Wer führt die Befragung durch?
Ziel der Untersuchung
Wer wird befragt?
Können die Ergebnisse eingesehen werden?
Dein Beitrag zur Befragung ist vom großen Wert für die Erforschung des Themas. Ich freue mich über jede Unterstützung!

Link: https://www.umfrageonline.com/s/realVSvirtual
Der Link darf auch gern selbst verbreitet werden.


Beste Grüße
fabian-englert@udk-berlin.de


----------



## spectrumizer (12. Mai 2014)

Genehmigt.


----------



## seanbuddha (12. Mai 2014)

spectrumizer schrieb:


> Genehmigt.



*Sich reinstürzt*


----------



## Carcharoth (12. Mai 2014)

Bei einigen Fragen fehlt n bisschen die Neutralität. 

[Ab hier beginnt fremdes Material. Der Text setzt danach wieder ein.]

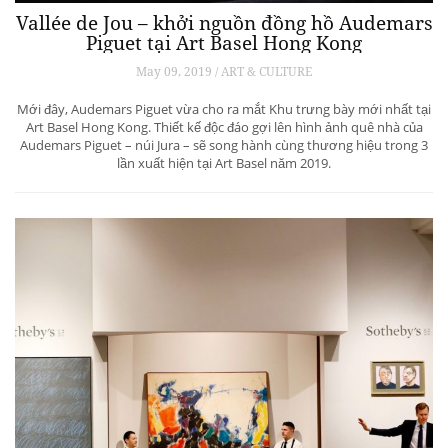
Vallée de Jou – khởi nguồn đồng hồ Audemars
Piguet tại Art Basel Hong Kong
May 09, 2019 / ART & CULTURE
Mới đây, Audemars Piguet vừa cho ra mắt Khu trưng bày mới nhất tại
Art Basel Hong Kong. Thiết kế độc đáo gợi lên hình ảnh quê nhà của
Audemars Piguet – núi Jura – sẽ song hành cùng thương hiệu trong 3
lần xuất hiện tại Art Basel năm 2019.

Bei einer konnte man z.b. "Nein, wegen Datenschutzbedenken" als Antwort wählen. Was aber fehlte war "Nein, wegen Pay2Win-Vorteilen". Das ganze macht irgendwie den Eindruck als würde man rausfinden wollen, ob die Melkerei per Pay2Win und DLCs noch weiter ausgebaut werden kann.


----------



## realVSvirtual (12. Mai 2014)

Hallo @all,

ich freue mich über die Beteiligung. Bisher kamen aus den Foren von buffed.de schon über *10 *Teilnehmer.

Bitte beachten:
Die Auswertung kann nach Ablauf von jedem eingesehen werden.

Die Bedenken von Carcharoth:


> Bei einer konnte man z.b. "Nein, wegen Datenschutzbedenken" als Antwort wählen. Was aber fehlte war "Nein, wegen Pay2Win-Vorteilen". Das ganze macht irgendwie den Eindruck als würde man rausfinden wollen, ob die Melkerei per Pay2Win und DLCs noch weiter ausgebaut werden kann.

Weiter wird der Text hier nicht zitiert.